__What the exercise asks__: Edit the records below so that each "Transcribe" becomes "Write out", with everything else kept the same. Leave the pictures out of your version.

__Dataset entries__:
____________________
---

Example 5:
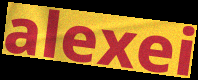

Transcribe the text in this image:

alexei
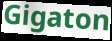
Gigaton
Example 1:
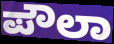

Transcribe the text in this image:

ಪೌಲಾ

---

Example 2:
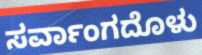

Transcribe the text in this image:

ಸರ್ವಾಂಗದೊಳು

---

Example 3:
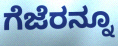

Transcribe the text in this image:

ಗೆಜೆರನ್ನೂ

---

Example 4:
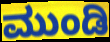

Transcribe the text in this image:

ಮುಂಡಿ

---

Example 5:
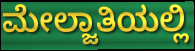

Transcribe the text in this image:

ಮೇಲ್ಜಾತಿಯಲ್ಲಿ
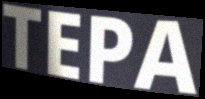
TEPA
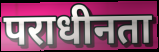
पराधीनता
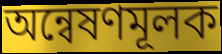
অন্বেষণমূলক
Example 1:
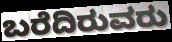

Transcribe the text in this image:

ಬರೆದಿರುವರು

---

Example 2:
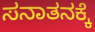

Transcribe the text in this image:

ಸನಾತನಕ್ಕೆ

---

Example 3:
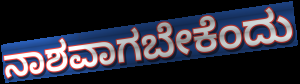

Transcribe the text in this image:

ನಾಶವಾಗಬೇಕೆಂದು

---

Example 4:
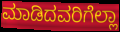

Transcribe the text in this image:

ಮಾಡಿದವರಿಗೆಲ್ಲಾ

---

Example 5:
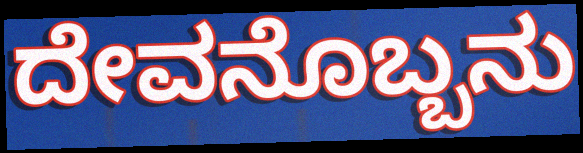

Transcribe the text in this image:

ದೇವನೊಬ್ಬನು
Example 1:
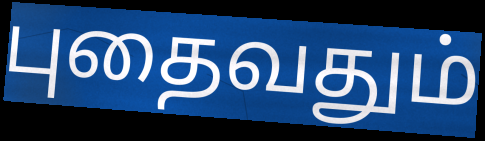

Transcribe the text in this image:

புதைவதும்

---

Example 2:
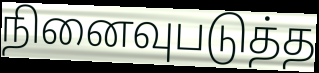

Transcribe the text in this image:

நினைவுபடுத்த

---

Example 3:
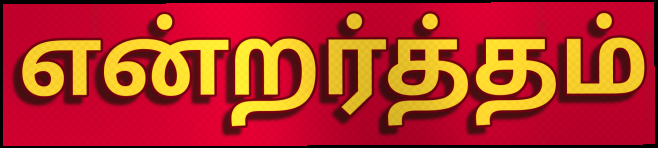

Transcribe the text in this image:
____________________
__Output for this exercise__:
---

Example 5:

Write out the text in this image:

alexei
Gigaton
Example 1:

Write out the text in this image:

ಪೌಲಾ

---

Example 2:

Write out the text in this image:

ಸರ್ವಾಂಗದೊಳು

---

Example 3:

Write out the text in this image:

ಗೆಜೆರನ್ನೂ

---

Example 4:

Write out the text in this image:

ಮುಂಡಿ

---

Example 5:

Write out the text in this image:

ಮೇಲ್ಜಾತಿಯಲ್ಲಿ
TEPA
पराधीनता
অন্বেষণমূলক
Example 1:

Write out the text in this image:

ಬರೆದಿರುವರು

---

Example 2:

Write out the text in this image:

ಸನಾತನಕ್ಕೆ

---

Example 3:

Write out the text in this image:

ನಾಶವಾಗಬೇಕೆಂದು

---

Example 4:

Write out the text in this image:

ಮಾಡಿದವರಿಗೆಲ್ಲಾ

---

Example 5:

Write out the text in this image:

ದೇವನೊಬ್ಬನು
Example 1:

Write out the text in this image:

புதைவதும்

---

Example 2:

Write out the text in this image:

நினைவுபடுத்த

---

Example 3:

Write out the text in this image:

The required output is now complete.